A rectocele, also known as posterior vaginal prolapse, occurs when the supportive tissue wall between the rectum and the vagina weakens, allowing the rectum to bulge into the vaginal canal. This condition often results from factors that put pressure on the pelvic floor, such as vaginal childbirth, chronic constipation with straining, or aging. Symptoms can include a sensation of pressure or fullness in the vagina, difficulty with bowel movements, or a feeling of incomplete emptying after passing stool.

Urinary tract infections are bacterial infections that can affect any part of the urinary system, such as the urethra, bladder, or kidneys. Most commonly, Escherichia coli from the digestive tract enters the urethra and ascends into the bladder, causing these infections. Common symptoms include a frequent and urgent need to urinate, a burning sensation during urination, cloudy or strong-smelling urine, and lower abdominal pain.

How a Rectocele Can Lead to UTIs

A rectocele can indirectly increase the likelihood of developing UTIs by affecting urinary flow and hygiene. The physical presence of the rectal bulge can exert pressure on nearby urinary structures, such as the bladder or urethra. This pressure may lead to an altered position or kinking of the urethra, which can impede the complete emptying of the bladder.

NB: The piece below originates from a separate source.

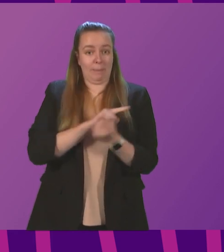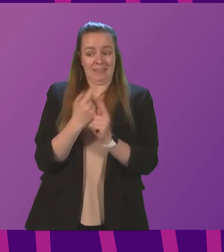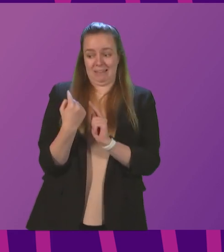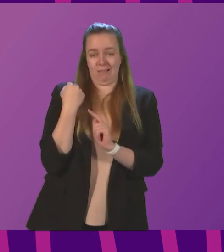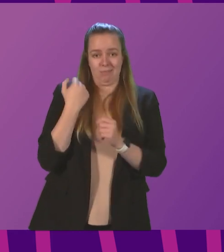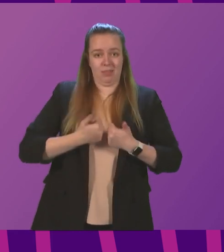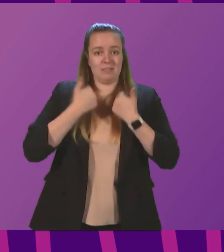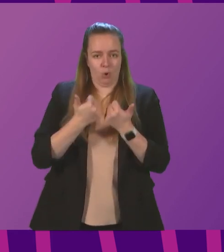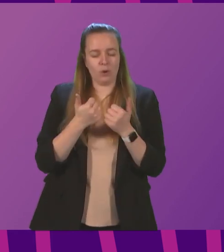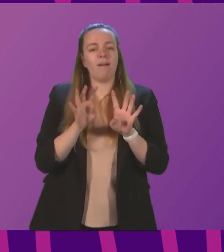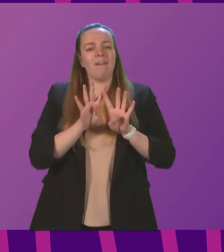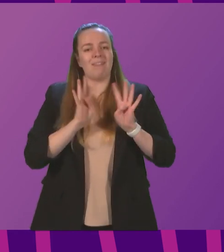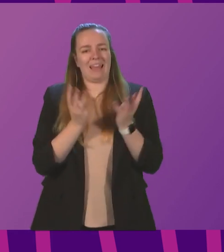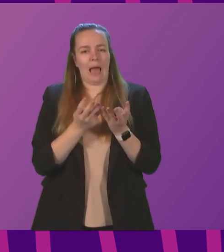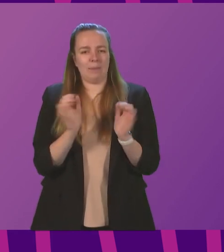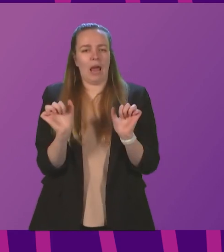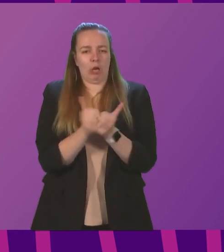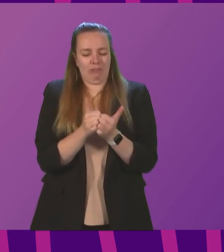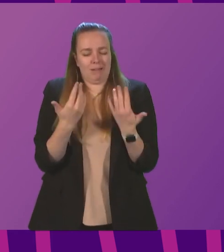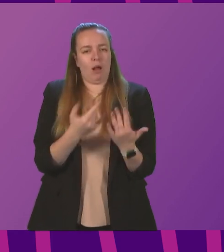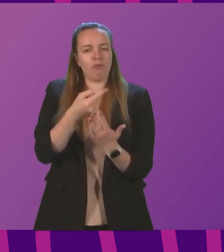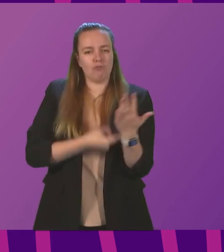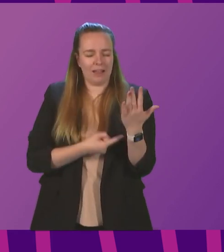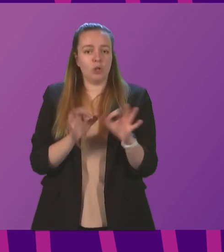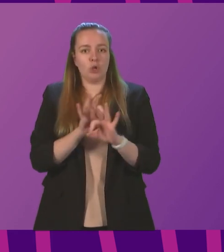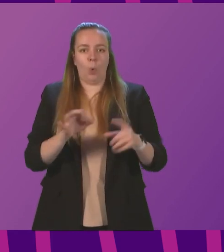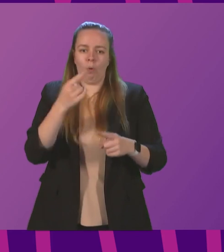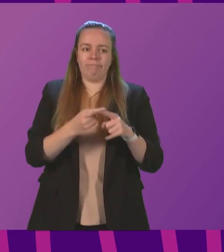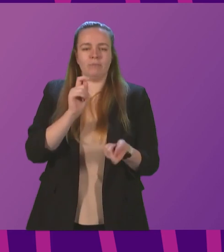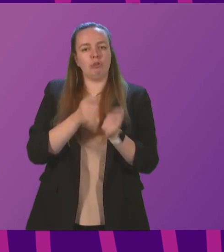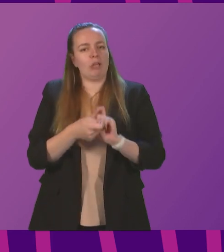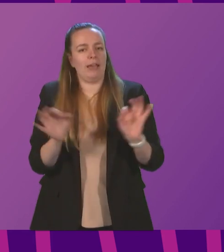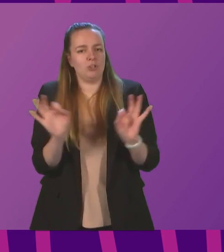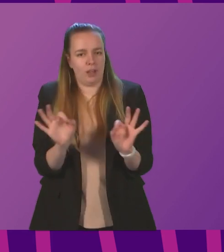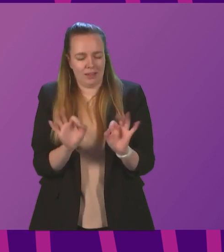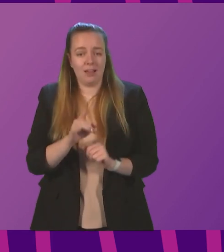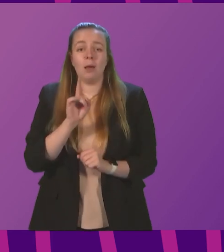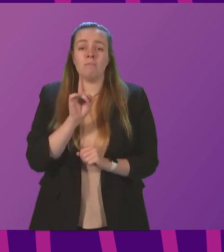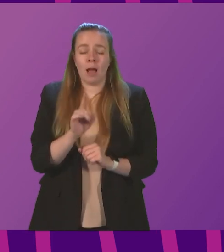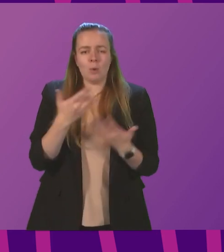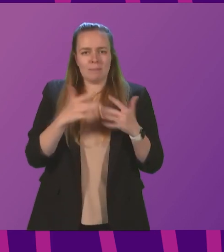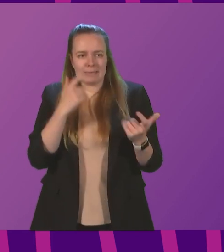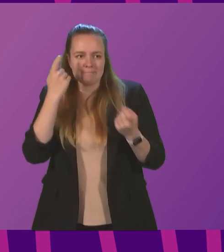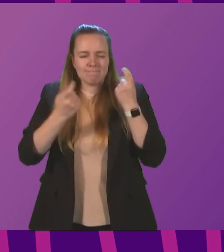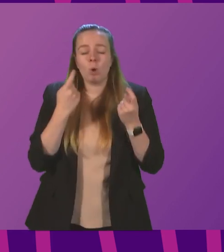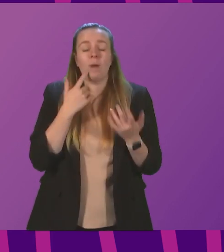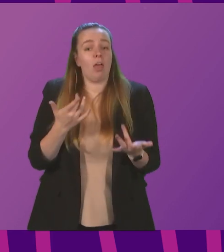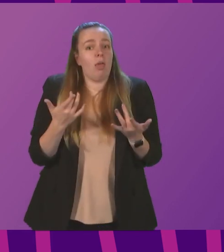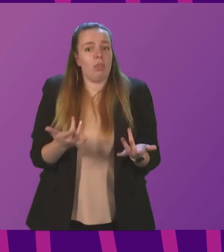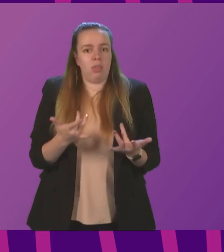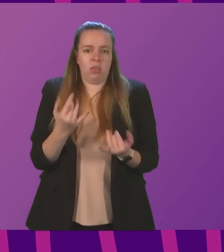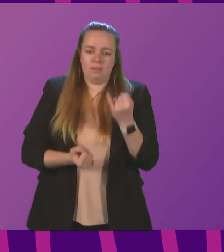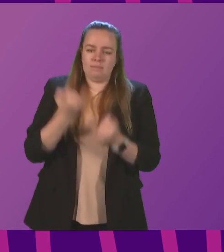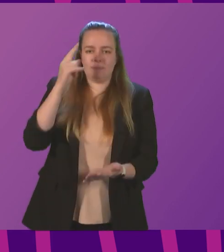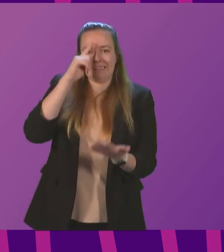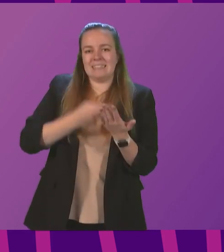today, the Cabinet agreed to keep the current regulations in place with no immediate changes. However, we also considered, though we have not yet reached final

Incomplete bladder emptying leaves residual urine, creating a stagnant environment where bacteria can multiply. This urinary retention provides an opportunity for bacteria to establish and proliferate.

The rectocele can also make maintaining proper perineal hygiene more challenging. The bulging tissue may hinder effective cleaning of the area between the rectum and the urethra, potentially increasing the transfer of bacteria from the anus to the urethral opening. This bacterial migration can then lead to an ascending infection within the urinary tract.

Managing Rectocele and Preventing UTIs

Managing a rectocele involves strengthening the pelvic floor and promoting healthy bowel function, which can also help prevent UTIs. Lifestyle adjustments are a primary approach, including consuming a fiber-rich diet and ensuring adequate fluid intake to prevent constipation and reduce straining during bowel movements. Proper hydration helps dilute urine and encourages more frequent urination, flushing out potential bacteria.

Pelvic floor exercises, such as Kegels, are recommended to strengthen the muscles that support the pelvic organs. These exercises involve contracting and relaxing the muscles used to stop the flow of urine, which can improve pelvic support and potentially alleviate some symptoms of a rectocele. A physical therapist specializing in pelvic floor therapy can provide guidance on correct technique.

For more pronounced symptoms, medical interventions like vaginal pessaries may be considered. A pessary is a removable device inserted into the vagina to provide support for prolapsed organs. In cases where conservative measures do not provide sufficient relief, surgical repair of the rectocele may be an option to restore support and reduce related symptoms.

When to Consult a Healthcare Professional

Consult a healthcare professional if you experience persistent or worsening symptoms related to a rectocele, such as a noticeable bulge in the vagina, significant difficulty with bowel movements, or pelvic pressure that impacts daily life. These symptoms warrant an evaluation to determine the extent of the prolapse and discuss appropriate management options.

Also consult a healthcare professional if you experience recurrent urinary tract infections, typically defined as two or more infections within six months or three or more within a year. A healthcare provider can assess whether a rectocele or other underlying factors might be contributing to these repeated infections. An accurate diagnosis and a personalized treatment plan are important for managing both conditions effectively.